Parallel processing#
Generating an IFP in parallel — prolif.parallel#
This module provides classes that handle parallel processing for the
run_from_iterable() and
run() methods.
TL;DR for MD trajectories
For trajectories, ProLIF has some quite basic heuristics to decide between two
parallelization strategies, chunk and queue, as well as the maximum number
of cores to use. You can override this by specifying the parallel_strategy
and n_jobs parameters to run(). We
encourage users to benchmark these on their specific system to optimize the
performance of their analysis.
For run_from_iterable(), parallel execution is
handled by MolIterablePool.
For run(), the analysis is performed on a
trajectory and 2 strategies are available, handled by TrajectoryPool (chunk
strategy) or TrajectoryPoolQueue (queue strategy):
chunk: splits the trajectory into chunks and distributes one chunk per worker process. This strategy requires pickling the trajectory object on each worker, so performance scales poorly if the trajectory object is large (e.g. contains complex topology information). However, for simple objects it offers better scaling as each worker can efficiently iterate through its assigned chunk.queue: the main process iterates through the trajectory and converts frames into lightweight RDKit molecules, which are then put into a queue consumed by worker processes. This strategy avoids the overhead of pickling large trajectory objects, but the main process can become a bottleneck if frame conversion is slow.
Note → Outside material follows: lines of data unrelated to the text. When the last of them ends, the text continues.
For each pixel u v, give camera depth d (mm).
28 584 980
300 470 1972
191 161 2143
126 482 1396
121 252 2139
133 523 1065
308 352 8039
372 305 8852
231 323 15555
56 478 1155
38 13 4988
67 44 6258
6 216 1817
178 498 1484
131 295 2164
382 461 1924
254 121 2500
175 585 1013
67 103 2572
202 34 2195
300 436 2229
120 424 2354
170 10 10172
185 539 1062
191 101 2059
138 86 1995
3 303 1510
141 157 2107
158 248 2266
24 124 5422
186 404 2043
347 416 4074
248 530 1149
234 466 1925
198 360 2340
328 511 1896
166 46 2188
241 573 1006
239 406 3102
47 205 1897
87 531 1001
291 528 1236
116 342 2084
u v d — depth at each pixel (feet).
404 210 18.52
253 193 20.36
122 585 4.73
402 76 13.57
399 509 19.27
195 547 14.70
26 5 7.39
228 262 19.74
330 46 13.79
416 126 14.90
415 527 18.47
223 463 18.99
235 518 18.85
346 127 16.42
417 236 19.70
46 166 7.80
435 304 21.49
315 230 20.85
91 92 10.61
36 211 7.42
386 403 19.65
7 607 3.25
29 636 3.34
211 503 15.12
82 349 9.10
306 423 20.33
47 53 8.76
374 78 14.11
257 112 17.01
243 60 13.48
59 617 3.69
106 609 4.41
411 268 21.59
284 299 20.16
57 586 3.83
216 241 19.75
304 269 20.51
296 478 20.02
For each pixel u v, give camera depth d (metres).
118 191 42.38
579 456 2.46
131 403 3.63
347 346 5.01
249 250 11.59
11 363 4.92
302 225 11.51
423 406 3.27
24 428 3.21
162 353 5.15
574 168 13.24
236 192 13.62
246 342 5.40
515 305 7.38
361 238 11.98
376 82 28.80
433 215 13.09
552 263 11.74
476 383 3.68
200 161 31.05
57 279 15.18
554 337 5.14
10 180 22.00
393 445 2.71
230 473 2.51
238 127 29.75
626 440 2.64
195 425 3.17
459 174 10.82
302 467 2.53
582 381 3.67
By default, the strategy is automatically chosen based on the estimated pickle size of
the trajectory object: if it exceeds
prolif.parallel.MDA_PARALLEL_STRATEGY_THRESHOLD (300 kB), the queue
strategy is used, otherwise chunk. This is a pretty rough heuristic and might not
always be optimal, so you can override it by passing an explicit
parallel_strategy='chunk' or parallel_strategy='queue' to
run().
Because processing each frame and converting the topology to RDKit molecules with 3D
information can be quite slow and the main bottleneck of parallel processing, by default
the number of logical cores is capped at prolif.parallel.MAX_JOBS
(PROLIF_MAX_JOBS env variable) when the analysis is performed on a trajectory. No
capping is done if an explicit number of cores is passed through the n_jobs
parameter or the PROLIF_N_JOBS env variable.
- prolif.parallel.MAX_JOBS = 10#
Limits the max number of processes (unless the number of jobs is specified by the user directly) to avoid oversubscription as IO tends to be the bottleneck.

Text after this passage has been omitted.